Thursday, June 15, 2017

Upgrade succeeded

As part of our continuous efforts to gradually improve the MEP, we carried out an upgrade of our processing cluster over the last 2 days. This was the first major upgrade to one of the core components of the platform, so this is a major milestone for the platform and the team that runs it.

As we rely on this system for operational services, and have a steadily growing userbase, we spent a while preparing this upgrade. This allowed us to practice the procedure, and identify possible issues up front. Nevertheless, we cannot test all different applications that our users are running, and there are still small, mostly unavoidable, differences between our testing system and the production system. So in case you are encountering issues after the upgrade, just let us know so we can look into it.

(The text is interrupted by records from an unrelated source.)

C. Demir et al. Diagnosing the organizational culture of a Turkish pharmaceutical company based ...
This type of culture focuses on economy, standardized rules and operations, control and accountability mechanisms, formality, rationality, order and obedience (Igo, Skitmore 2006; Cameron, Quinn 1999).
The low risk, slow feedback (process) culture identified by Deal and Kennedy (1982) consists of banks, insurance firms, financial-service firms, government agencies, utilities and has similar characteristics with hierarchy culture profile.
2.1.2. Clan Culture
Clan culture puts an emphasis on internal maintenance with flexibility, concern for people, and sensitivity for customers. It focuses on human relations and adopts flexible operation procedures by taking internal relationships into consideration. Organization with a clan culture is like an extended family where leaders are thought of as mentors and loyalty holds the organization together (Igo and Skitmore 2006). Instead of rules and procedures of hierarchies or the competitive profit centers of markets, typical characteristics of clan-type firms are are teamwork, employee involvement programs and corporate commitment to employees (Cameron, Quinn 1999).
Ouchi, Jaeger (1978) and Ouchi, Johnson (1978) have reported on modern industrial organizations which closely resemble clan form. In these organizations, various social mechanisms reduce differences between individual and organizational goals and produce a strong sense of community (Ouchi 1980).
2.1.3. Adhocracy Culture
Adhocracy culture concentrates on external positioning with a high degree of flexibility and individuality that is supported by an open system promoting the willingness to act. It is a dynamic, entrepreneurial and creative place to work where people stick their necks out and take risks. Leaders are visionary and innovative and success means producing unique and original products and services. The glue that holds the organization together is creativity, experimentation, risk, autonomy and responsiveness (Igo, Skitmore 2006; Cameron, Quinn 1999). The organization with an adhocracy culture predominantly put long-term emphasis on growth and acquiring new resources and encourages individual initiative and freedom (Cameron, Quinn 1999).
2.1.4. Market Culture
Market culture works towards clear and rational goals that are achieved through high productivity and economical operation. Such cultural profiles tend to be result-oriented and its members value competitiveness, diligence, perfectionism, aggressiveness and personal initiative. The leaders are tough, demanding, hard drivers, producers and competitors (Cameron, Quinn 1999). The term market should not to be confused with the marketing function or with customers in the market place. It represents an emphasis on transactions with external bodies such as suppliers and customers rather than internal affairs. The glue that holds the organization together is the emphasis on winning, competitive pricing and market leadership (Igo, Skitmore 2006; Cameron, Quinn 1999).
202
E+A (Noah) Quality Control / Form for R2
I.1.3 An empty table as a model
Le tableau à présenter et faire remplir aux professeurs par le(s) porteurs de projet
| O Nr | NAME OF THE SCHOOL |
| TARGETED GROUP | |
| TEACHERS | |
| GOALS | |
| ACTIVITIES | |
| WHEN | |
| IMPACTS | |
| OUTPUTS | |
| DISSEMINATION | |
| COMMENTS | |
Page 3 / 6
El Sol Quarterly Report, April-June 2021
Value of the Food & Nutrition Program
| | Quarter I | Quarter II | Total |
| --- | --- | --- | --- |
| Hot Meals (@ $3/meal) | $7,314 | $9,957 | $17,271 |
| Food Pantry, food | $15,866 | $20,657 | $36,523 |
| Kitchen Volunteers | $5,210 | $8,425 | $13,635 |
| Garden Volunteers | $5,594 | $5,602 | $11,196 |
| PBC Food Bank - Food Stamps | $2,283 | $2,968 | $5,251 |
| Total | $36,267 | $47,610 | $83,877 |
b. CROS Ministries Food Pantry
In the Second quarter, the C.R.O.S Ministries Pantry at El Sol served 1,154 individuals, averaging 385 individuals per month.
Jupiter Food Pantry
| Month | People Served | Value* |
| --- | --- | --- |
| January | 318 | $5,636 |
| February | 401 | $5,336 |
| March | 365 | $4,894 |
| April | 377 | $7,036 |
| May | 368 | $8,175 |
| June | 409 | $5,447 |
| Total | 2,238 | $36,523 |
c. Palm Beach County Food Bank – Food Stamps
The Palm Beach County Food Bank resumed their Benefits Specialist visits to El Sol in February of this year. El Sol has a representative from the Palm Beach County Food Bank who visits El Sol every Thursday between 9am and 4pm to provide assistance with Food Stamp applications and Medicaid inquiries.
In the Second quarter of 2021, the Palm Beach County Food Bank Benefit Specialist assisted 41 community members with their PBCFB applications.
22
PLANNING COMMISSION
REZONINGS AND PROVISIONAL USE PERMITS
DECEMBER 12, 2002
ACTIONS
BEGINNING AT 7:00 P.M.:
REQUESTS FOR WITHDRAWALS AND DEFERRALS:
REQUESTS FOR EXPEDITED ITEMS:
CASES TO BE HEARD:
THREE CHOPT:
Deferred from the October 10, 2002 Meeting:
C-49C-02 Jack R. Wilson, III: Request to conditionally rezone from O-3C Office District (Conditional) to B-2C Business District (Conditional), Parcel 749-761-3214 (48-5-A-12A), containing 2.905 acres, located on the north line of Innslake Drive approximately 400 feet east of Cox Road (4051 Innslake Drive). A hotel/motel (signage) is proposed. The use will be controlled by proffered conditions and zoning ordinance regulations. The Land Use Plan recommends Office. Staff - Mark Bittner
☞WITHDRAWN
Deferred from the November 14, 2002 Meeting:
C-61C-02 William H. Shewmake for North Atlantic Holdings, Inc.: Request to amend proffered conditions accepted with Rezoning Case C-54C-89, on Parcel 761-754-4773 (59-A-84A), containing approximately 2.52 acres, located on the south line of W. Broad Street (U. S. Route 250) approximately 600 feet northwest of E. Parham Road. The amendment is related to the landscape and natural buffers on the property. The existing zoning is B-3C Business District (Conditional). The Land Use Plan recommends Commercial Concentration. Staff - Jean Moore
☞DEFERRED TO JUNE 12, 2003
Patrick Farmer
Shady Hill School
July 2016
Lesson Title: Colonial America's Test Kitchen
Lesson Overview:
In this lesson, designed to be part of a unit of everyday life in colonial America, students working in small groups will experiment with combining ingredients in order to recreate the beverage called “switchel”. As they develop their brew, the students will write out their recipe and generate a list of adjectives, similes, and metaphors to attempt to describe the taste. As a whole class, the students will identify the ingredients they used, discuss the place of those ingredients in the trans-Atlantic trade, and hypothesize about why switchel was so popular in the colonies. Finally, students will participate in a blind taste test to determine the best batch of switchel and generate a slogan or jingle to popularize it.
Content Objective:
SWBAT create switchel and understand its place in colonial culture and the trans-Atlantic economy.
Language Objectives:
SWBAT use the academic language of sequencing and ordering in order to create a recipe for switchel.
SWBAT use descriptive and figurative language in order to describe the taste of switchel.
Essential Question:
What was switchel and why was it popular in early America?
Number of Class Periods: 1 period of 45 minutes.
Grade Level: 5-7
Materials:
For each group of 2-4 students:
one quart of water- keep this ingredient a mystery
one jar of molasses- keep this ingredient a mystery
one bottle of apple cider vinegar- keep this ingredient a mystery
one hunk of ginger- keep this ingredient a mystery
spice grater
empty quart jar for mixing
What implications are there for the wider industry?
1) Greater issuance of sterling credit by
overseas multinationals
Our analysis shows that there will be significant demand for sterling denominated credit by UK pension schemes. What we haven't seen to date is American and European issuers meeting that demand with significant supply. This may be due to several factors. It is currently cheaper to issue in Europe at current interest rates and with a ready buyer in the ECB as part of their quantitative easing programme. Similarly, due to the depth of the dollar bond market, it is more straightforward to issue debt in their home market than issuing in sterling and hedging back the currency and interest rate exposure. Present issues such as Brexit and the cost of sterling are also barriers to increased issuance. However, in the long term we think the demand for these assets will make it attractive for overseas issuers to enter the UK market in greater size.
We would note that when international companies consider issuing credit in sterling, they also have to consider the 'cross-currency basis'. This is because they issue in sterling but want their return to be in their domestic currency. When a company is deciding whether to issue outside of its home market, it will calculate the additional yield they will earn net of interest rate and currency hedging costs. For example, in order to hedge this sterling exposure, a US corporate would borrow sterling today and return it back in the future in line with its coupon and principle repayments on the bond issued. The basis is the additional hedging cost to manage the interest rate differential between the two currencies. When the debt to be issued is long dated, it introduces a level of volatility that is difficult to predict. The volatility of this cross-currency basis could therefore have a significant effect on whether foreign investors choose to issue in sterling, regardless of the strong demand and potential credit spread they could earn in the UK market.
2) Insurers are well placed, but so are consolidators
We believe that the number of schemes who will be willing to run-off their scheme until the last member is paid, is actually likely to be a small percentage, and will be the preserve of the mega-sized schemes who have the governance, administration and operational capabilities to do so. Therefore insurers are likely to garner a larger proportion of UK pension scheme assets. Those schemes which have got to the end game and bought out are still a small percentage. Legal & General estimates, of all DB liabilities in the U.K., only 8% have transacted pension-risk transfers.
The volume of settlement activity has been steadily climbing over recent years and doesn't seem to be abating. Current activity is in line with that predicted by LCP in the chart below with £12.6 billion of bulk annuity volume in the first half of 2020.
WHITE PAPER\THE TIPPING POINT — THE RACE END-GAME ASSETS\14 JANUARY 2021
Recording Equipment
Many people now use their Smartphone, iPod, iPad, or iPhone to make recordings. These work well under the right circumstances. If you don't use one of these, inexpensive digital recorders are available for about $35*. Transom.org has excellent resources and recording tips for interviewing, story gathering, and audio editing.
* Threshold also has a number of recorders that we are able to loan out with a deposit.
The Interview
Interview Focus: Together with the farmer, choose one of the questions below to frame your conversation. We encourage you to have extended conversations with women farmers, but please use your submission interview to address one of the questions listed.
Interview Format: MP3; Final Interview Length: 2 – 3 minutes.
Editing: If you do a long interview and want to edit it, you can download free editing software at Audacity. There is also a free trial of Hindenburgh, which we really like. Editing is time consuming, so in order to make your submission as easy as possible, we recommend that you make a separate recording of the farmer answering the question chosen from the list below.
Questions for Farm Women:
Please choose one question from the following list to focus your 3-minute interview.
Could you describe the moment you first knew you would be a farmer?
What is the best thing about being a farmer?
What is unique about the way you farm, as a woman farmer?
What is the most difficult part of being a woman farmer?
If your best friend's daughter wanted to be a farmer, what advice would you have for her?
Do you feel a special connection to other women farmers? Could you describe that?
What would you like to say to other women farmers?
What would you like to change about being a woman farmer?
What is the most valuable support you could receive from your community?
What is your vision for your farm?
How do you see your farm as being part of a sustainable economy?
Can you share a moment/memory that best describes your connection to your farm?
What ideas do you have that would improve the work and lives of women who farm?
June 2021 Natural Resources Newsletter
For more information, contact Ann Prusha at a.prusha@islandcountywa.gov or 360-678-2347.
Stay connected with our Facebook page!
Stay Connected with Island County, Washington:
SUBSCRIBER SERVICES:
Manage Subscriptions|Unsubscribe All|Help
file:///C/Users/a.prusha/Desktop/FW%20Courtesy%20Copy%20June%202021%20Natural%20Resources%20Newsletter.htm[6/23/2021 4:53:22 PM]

In case you haven't tried using the cluster before, more info can be found here and here.


Feature-wise, this upgrade, to Hortonworks data platform 2.5, brings two important improvements that are relevant to the MEP:

Spark 1.4 is upgraded to 1.6, 2.0 is also available side by side. Spark is the component that we recommend for implementing your distributed processing jobs. These new versions bring performance improvements and new features. Most visibly, the Spark UI has become more usable, giving even more insight into your running jobs.

Additional monitoring capabilities are now available, which should allow us to get a better view on the running system. This is critical as the number of (concurrent) users is growing. It should also allow us to get a better view on overall platform usage.

Next to these major improvements, a number of smaller issues are now also fixed. For instance, you can now use Spark actions inside Oozie workflows to more easily schedule your jobs. While this may seem limited, more incremental improvements will follow in the future, and as we gain experience, we should be able to minimize downtime for upgrades further.

Next steps

Now that this milestone is passed, we can look into the future. One thing to improve is certainly maximizing the use of our resources. When only a single user is running on the platform, we want him to benefit from having all resources available. However, when multiple users want to get their jobs running, we want resources to be distributed fairly. This is supported by scheduler features such as dynamic resource allocation and preemption. We will look into enabling and using those features as soon as possible.

In the more distant future, new releases of the platform will bring support for using virtual environments with pyspark, so that you can more easily use your own versions of python packages. Or what about running tensorflow jobs on the MEP? Or maybe using Docker to isolate your operational workflows? This platform is a solid foundation for any type of processing workload, so don't hesitate to let us know what you'd like to run on it!